Je suis un peu fautif, car, il y a quelques décennies, j'avais voulu dire au monde combien Louis Camille Maillard était remarquable.
Louis Camille Maillard était un chimiste de Nancy, comme l'était mon grand-père maternel, et, ayant appris que Maillard avait découvert ce que l'on nomme fautivement aujourd'hui les réactions de Maillard, j'avais été étonné de voir que l'homme était quasi inconnu, dans sa ville comme dans son pays.
J'ai donc écrit des lignes vibrantes d'indignation, pour dire combien Maillard était, tel un Parmentier ou un Appert, un bienfaiteur de l'humanité.
Mon militantisme a fait le reste, et le monde de la cuisine ne parle plus que des réactions fautivement de Maillard, au point que certains cuisiniers voudraient presque m'enseigner ce que sont les réactions fautivement dites de Maillard et que l'on devrait nommer réactions de glycation ou réactions amino-carbonyle.
Et c'est la que cela coince, parce que les cuisiniers disent, hélas très souvent, que les réactions de Maillard ne se font qu'à haute température.

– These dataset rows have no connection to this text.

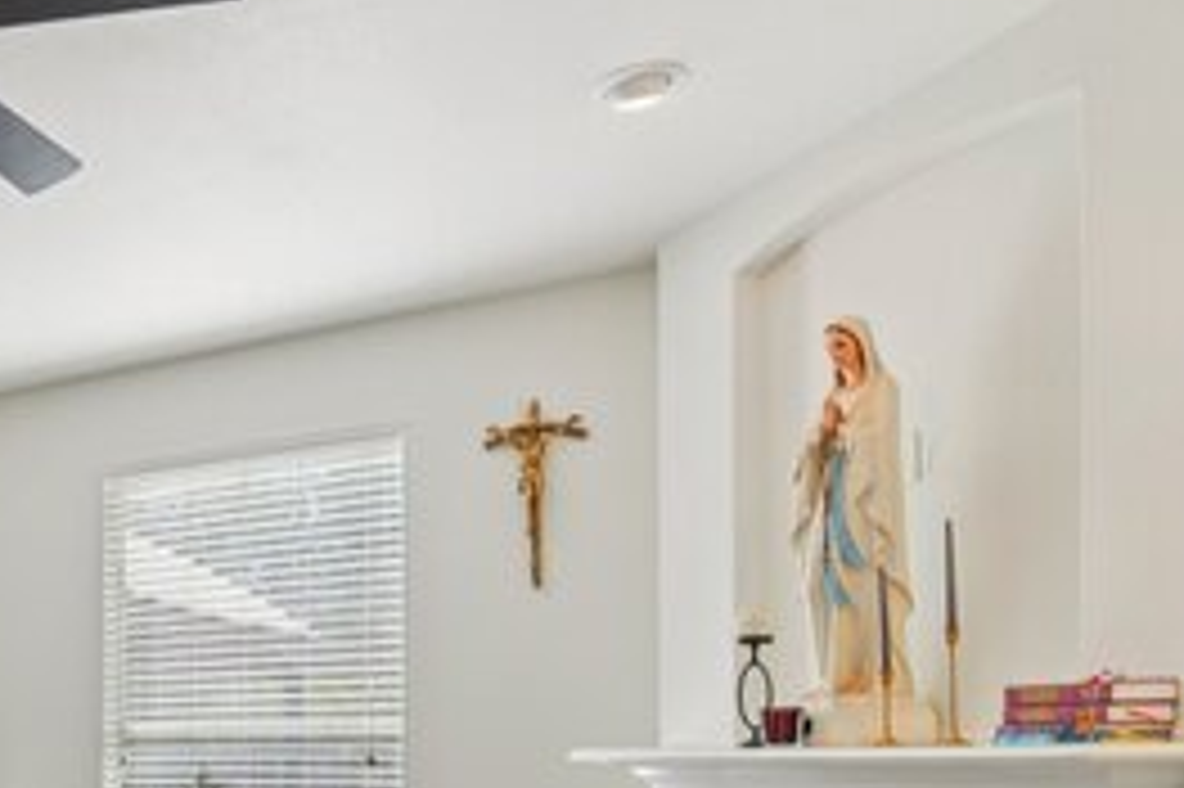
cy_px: 772
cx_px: -41
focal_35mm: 39
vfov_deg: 31.8
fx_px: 1282
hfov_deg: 41.9
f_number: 8
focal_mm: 16
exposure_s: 1/60
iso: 400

Je viens d'apprendre que cela est même enseigné dans un cursus un peu étrange de Harvard, un bizarre mélange de science et de cuisine dont on ne sait pas très bien s'il s'agit de sciences ou s'il s'agit de cuisine, et dont on ne sait pas très bien non plus si les enseignants de science sont des cuisiniers et les enseignants cuisine sont des scientifiques.
Bref, il est dit que les réactions de Maillard (traduisons : de glycation) ne se feraient qu'à haute température, et cela est faux, archifaux !
Les réactions de glycation se font à température ambiante, comme à haute température.
Bien sûr, pas à la même vitesse dans tous les cas : les réactions de glycation se font plus lentement à basse température qu'à haute température.
En chimie physique, une règle approximative dit que la vitesse d'une réaction double quand on augmente la température de 10 °C.
Faisons donc un calcul d'ordres de grandeur. Supposons que les réactions de glycation se fassent en 10 minutes à 180 °C. Elles se feraient donc en 20 minutes à 170 °C, en 40 minutes à 160 °C, et ainsi de suite.
Je vous laisse calculer combien de temps il faudra pour que ces réactions se fassent à la température du corps humain (environ 40 °C)... et vous comprendrez pourquoi les personnes souffrant de diabète ont le cristallin qui s'opacifie.
Oui, vous avez bien deviné : il s'agit des réactions de glycation, dues à la forte concentration en glucose, en présence de protéines. Il y faut une vie, environ, mais les réactions de glycation sont en causes, comme pour le durcissement des viandes, chez les animaux âgés.
A ce stade de l'explication, mes interlocuteurs me demandent souvent si les viandes bruniraient à 40 °C. La réponse est non, car les réactions de glycation ne sont que des condensations entre sucres et acides aminés. C'est ensuite, qu'il peut avoir d'autres réactions, réarrangements, dégradations de Strecker, pyrolyses... qui font le brunissement.
Il y a deux questions séparées, et l'on aurait bien raison de séparer. Oui Maillard fit un travail remarquable, et ce chimiste de Nancy ne méritant pas d’avoir été oublie. Pour autant, il n'est pas nécessaire de prétendre qu'il soit partout en cuisine ! Je suis bien confus, donc, et vous invite plutôt à retenir ce mot : « pyrolyse ».